To shut off all human emotion, to be a walking robot. To never cry, never feel.
That made everything pile up in her head.
Daddy had cancer.
Daddy was doing Radiology treatments.
Daddy's treatments were failing.
Daddy was getting skinnier.
Daddy was doing Chemo.
Daddy was trying to **** himself.
Daddy was in and out of the hospital.
Daddy wanted her there.
Daddy needed her there.
Daddy cried in front of her and asked, "Why don't you love me anymore?" because she showed her disinterest in tying his shoes for him since he couldnt.  
But there's nothing more terrifying, than seeing someone one genuinely cares about in the hospital.
Than being afraid to break the person one loves in half with just a hug.
Daddy was dying, and daddy wouldn't talk all day until she got home, even if it was just a hey and a smile.
To this day, she'd love to say now that she would go back, and do it all differently, show that she loved him, not that she was disgusted in what he'd become, but  she knows herself, and she'd shut herself down again in a heartbeat.  
Daddy died of three types of cancer,
and the little girl got the attention she'd longed for, but in the form of pity.
But she hated pity.
She stopped doing anything.
Couldn't go out with friends,  secluded herself in her mind.
Until she found a way to be herself and get attention, and became someone new.
Then someone else.
Then someone else.
And then the girl was no longer herself, she was someone who made an impact on people.
Someone who people were attracted to,
Someone who had friends,
Someone who had company who couldn't physically show her pity,
company that satisfied her romantic desires, and company that was there when she was down,
and who she could manipulate to her desire, to understand men and women on a deeper level.
And that sweet, playful, little girl, was a monster.
Divided in two, she emoted on a fake half of her, a half that wasn't her, a fake story personified,
what was left of that little girl was skinned, and buried in dirt.
So when the girl had had enough damage inflicted on the sane, but fake side of her,
and was unhappy regardless of who she was that day,  at that hour,
she would tell herself it was over, it was time, this should have ended a long time ago,
and her skinned corpse of a soul was trying to crawl out of its grave,
pulled back by the dark cloud it became, and buried again with the fake's love,
because that side of her, with skim, but human emotion,
couldn't bear to hurt people it'd already done enough damage to.

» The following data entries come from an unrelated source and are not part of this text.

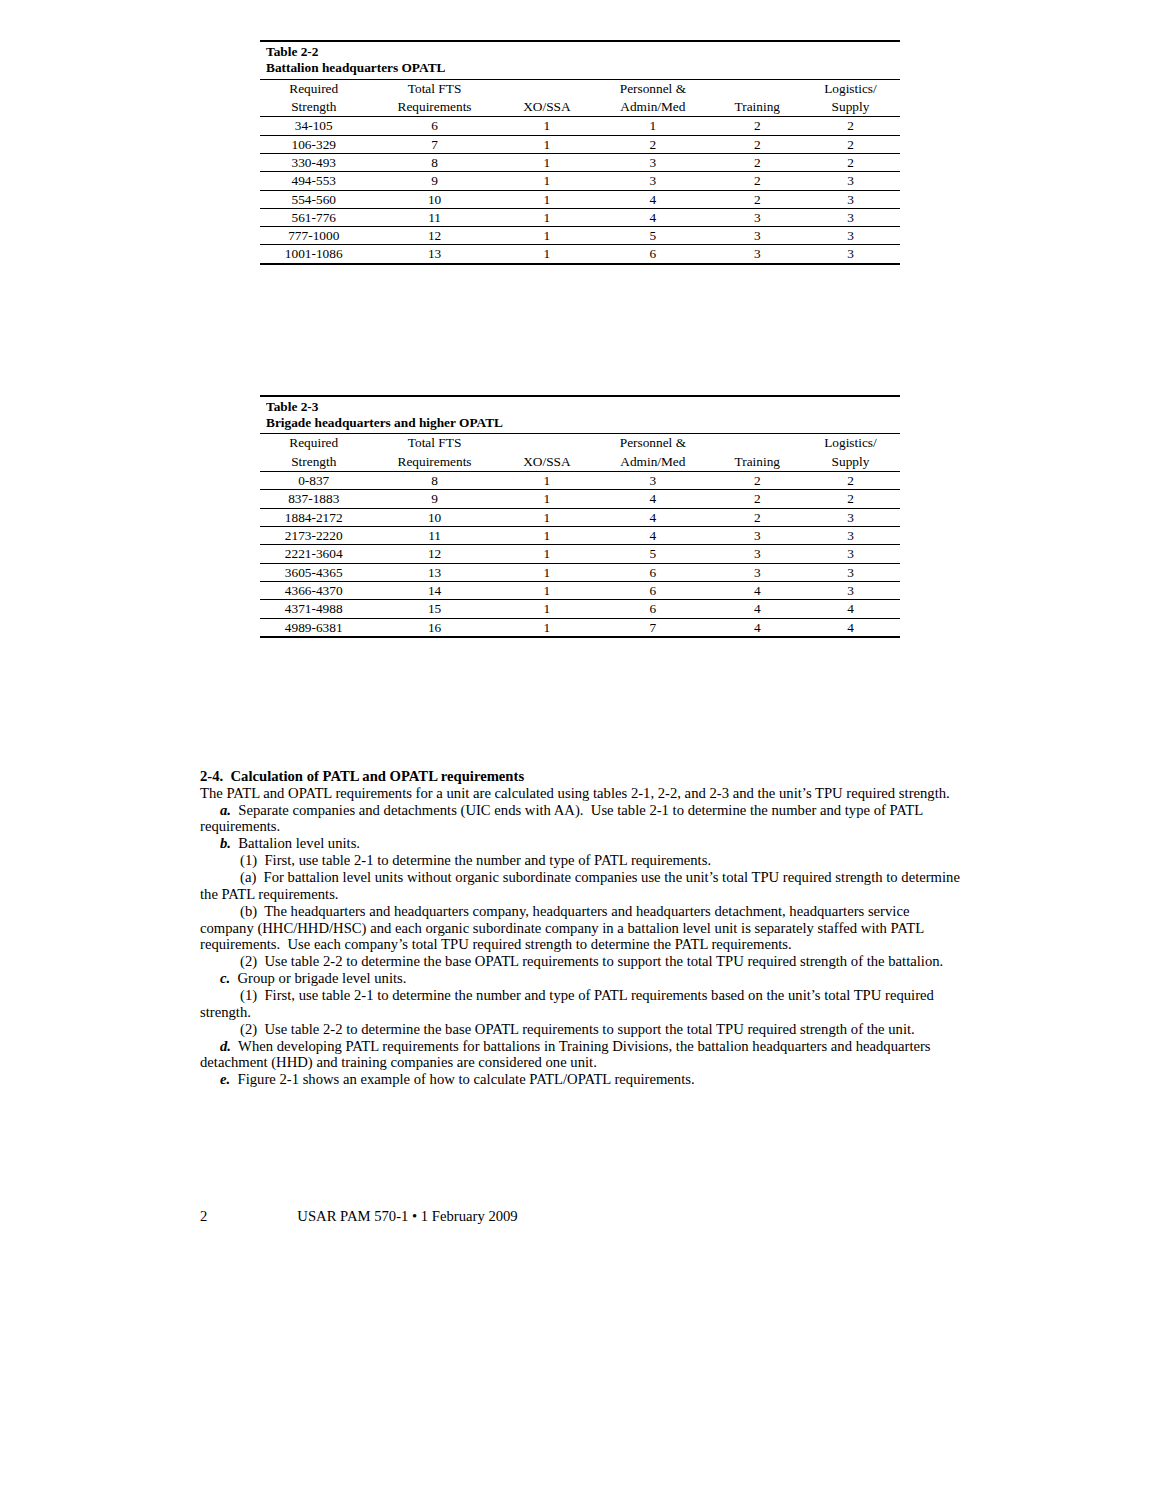Table 2-2
Battalion headquarters OPATL
| Required | Total FTS | | Personnel & | | Logistics/ |
| --- | --- | --- | --- | --- | --- |
| Strength | Requirements | XO/SSA | Admin/Med | Training | Supply |
| 34-105 | 6 | 1 | 1 | 2 | 2 |
| 106-329 | 7 | 1 | 2 | 2 | 2 |
| 330-493 | 8 | 1 | 3 | 2 | 2 |
| 494-553 | 9 | 1 | 3 | 2 | 3 |
| 554-560 | 10 | 1 | 4 | 2 | 3 |
| 561-776 | 11 | 1 | 4 | 3 | 3 |
| 777-1000 | 12 | 1 | 5 | 3 | 3 |
| 1001-1086 | 13 | 1 | 6 | 3 | 3 |
Table 2-3
Brigade headquarters and higher OPATL
| Required | Total FTS | | Personnel & | | Logistics/ |
| --- | --- | --- | --- | --- | --- |
| Strength | Requirements | XO/SSA | Admin/Med | Training | Supply |
| 0-837 | 8 | 1 | 3 | 2 | 2 |
| 837-1883 | 9 | 1 | 4 | 2 | 2 |
| 1884-2172 | 10 | 1 | 4 | 2 | 3 |
| 2173-2220 | 11 | 1 | 4 | 3 | 3 |
| 2221-3604 | 12 | 1 | 5 | 3 | 3 |
| 3605-4365 | 13 | 1 | 6 | 3 | 3 |
| 4366-4370 | 14 | 1 | 6 | 4 | 3 |
| 4371-4988 | 15 | 1 | 6 | 4 | 4 |
| 4989-6381 | 16 | 1 | 7 | 4 | 4 |
2-4. Calculation of PATL and OPATL requirements
The PATL and OPATL requirements for a unit are calculated using tables 2-1, 2-2, and 2-3 and the unit’s TPU required strength.
a. Separate companies and detachments (UIC ends with AA). Use table 2-1 to determine the number and type of PATL requirements.
b. Battalion level units.
(1) First, use table 2-1 to determine the number and type of PATL requirements.
(a) For battalion level units without organic subordinate companies use the unit’s total TPU required strength to determine the PATL requirements.
(b) The headquarters and headquarters company, headquarters and headquarters detachment, headquarters service company (HHC/HHD/HSC) and each organic subordinate company in a battalion level unit is separately staffed with PATL requirements. Use each company’s total TPU required strength to determine the PATL requirements.
(2) Use table 2-2 to determine the base OPATL requirements to support the total TPU required strength of the battalion.
c. Group or brigade level units.
(1) First, use table 2-1 to determine the number and type of PATL requirements based on the unit’s total TPU required strength.
(2) Use table 2-2 to determine the base OPATL requirements to support the total TPU required strength of the unit.
d. When developing PATL requirements for battalions in Training Divisions, the battalion headquarters and headquarters detachment (HHD) and training companies are considered one unit.
e. Figure 2-1 shows an example of how to calculate PATL/OPATL requirements.
2 USAR PAM 570-1 • 1 February 2009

So one day, when she was found out, by best friend and an ex, it was a sigh of relief,
just to feel the air on that hand, reaching up to get out of her grave.

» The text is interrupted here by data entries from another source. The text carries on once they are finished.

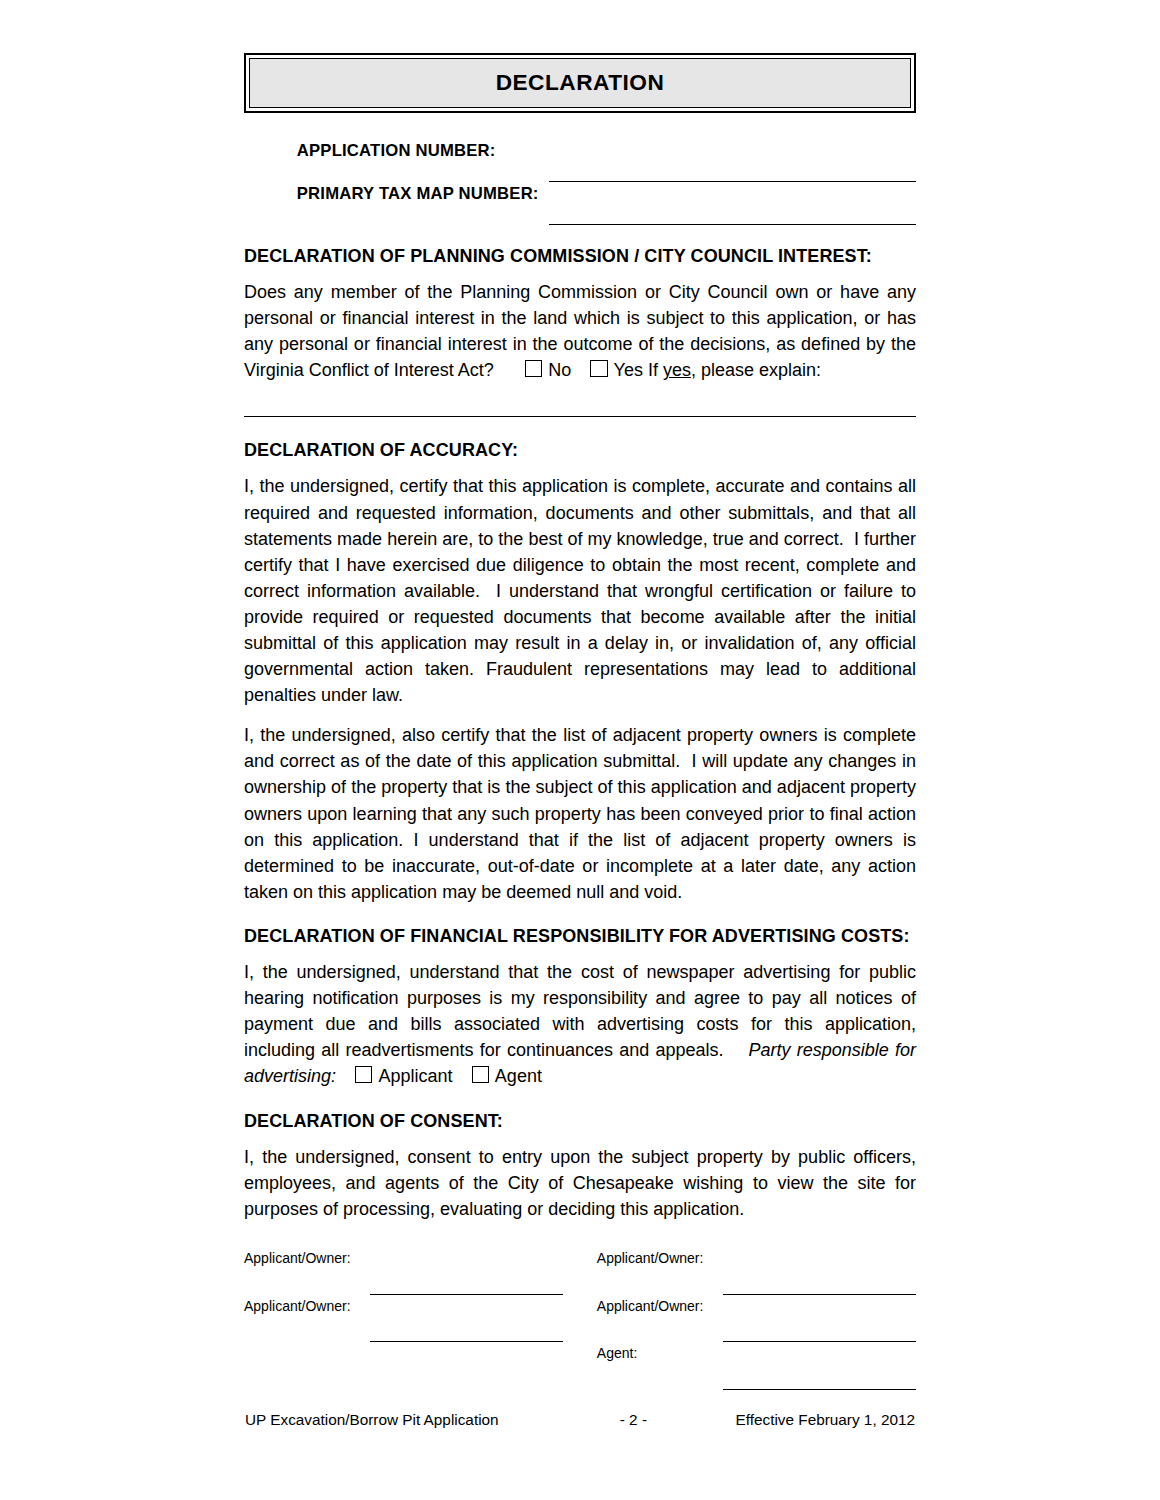DECLARATION
| APPLICATION NUMBER: | |
| PRIMARY TAX MAP NUMBER: | |
DECLARATION OF PLANNING COMMISSION / CITY COUNCIL INTEREST:
Does any member of the Planning Commission or City Council own or have any personal or financial interest in the land which is subject to this application, or has any personal or financial interest in the outcome of the decisions, as defined by the Virginia Conflict of Interest Act? No Yes If yes, please explain:
DECLARATION OF ACCURACY:
I, the undersigned, certify that this application is complete, accurate and contains all required and requested information, documents and other submittals, and that all statements made herein are, to the best of my knowledge, true and correct. I further certify that I have exercised due diligence to obtain the most recent, complete and correct information available. I understand that wrongful certification or failure to provide required or requested documents that become available after the initial submittal of this application may result in a delay in, or invalidation of, any official governmental action taken. Fraudulent representations may lead to additional penalties under law.
I, the undersigned, also certify that the list of adjacent property owners is complete and correct as of the date of this application submittal. I will update any changes in ownership of the property that is the subject of this application and adjacent property owners upon learning that any such property has been conveyed prior to final action on this application. I understand that if the list of adjacent property owners is determined to be inaccurate, out-of-date or incomplete at a later date, any action taken on this application may be deemed null and void.
DECLARATION OF FINANCIAL RESPONSIBILITY FOR ADVERTISING COSTS:
I, the undersigned, understand that the cost of newspaper advertising for public hearing notification purposes is my responsibility and agree to pay all notices of payment due and bills associated with advertising costs for this application, including all readvertisments for continuances and appeals. Party responsible for advertising: Applicant Agent
DECLARATION OF CONSENT:
I, the undersigned, consent to entry upon the subject property by public officers, employees, and agents of the City of Chesapeake wishing to view the site for purposes of processing, evaluating or deciding this application.
| Applicant/Owner: | | | Applicant/Owner: | |
| Applicant/Owner: | | | Applicant/Owner: | |
| | | | Agent: | |
| UP Excavation/Borrow Pit Application | - 2 - | Effective February 1, 2012 |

But she didn't know that what followed was losing half the people she loved,
most being the ones she loved most, the most active in her life at the given moment,
And even then, with the remaining few, she felt too awkward in that situation,
too conflicted, that she once again, turned off her emotions.
And now, what's left?
A broken little girl, in a big, damaged carcass, freezing in mud, staring down at her own grave, unable to find her skin.